Excerpted data START
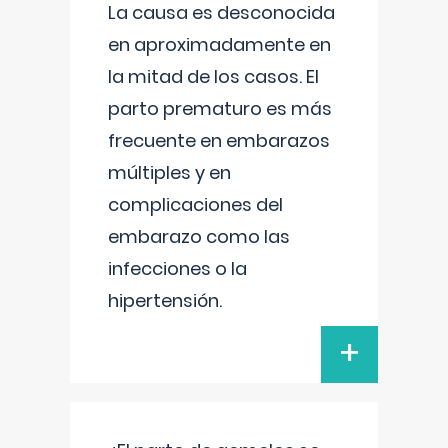
La causa es desconocida
en aproximadamente en
la mitad de los casos. El
parto prematuro es más
frecuente en embarazos
múltiples y en
complicaciones del
embarazo como las
infecciones o la
hipertensión.
+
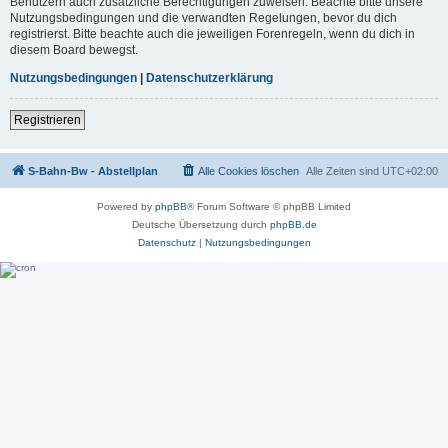
Benutzern auch zusätzliche Berechtigungen zuweisen. Beachte bitte unsere
Nutzungsbedingungen und die verwandten Regelungen, bevor du dich
registrierst. Bitte beachte auch die jeweiligen Forenregeln, wenn du dich in
diesem Board bewegst.
Nutzungsbedingungen
|
Datenschutzerklärung
Registrieren
S-Bahn-Bw - Abstellplan
Alle Cookies löschen
Alle Zeiten sind
UTC+02:00
Powered by
phpBB
® Forum Software © phpBB Limited
Deutsche Übersetzung durch
phpBB.de
Datenschutz
|
Nutzungsbedingungen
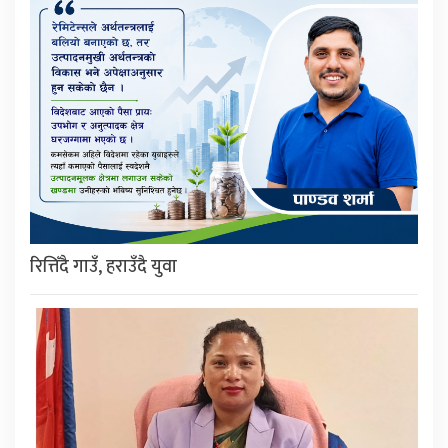
रित्तिँदै गाउँ, हराउँदै युवा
Excerpted data END
What is being asked>
Make a word-for-word copy of the records above, excluding all pictures.

Solution>
La causa es desconocida
en aproximadamente en
la mitad de los casos. El
parto prematuro es más
frecuente en embarazos
múltiples y en
complicaciones del
embarazo como las
infecciones o la
hipertensión.
+
Benutzern auch zusätzliche Berechtigungen zuweisen. Beachte bitte unsere
Nutzungsbedingungen und die verwandten Regelungen, bevor du dich
registrierst. Bitte beachte auch die jeweiligen Forenregeln, wenn du dich in
diesem Board bewegst.
Nutzungsbedingungen
|
Datenschutzerklärung
Registrieren
S-Bahn-Bw - Abstellplan
Alle Cookies löschen
Alle Zeiten sind
UTC+02:00
Powered by
phpBB
® Forum Software © phpBB Limited
Deutsche Übersetzung durch
phpBB.de
Datenschutz
|
Nutzungsbedingungen
रित्तिँदै गाउँ, हराउँदै युवा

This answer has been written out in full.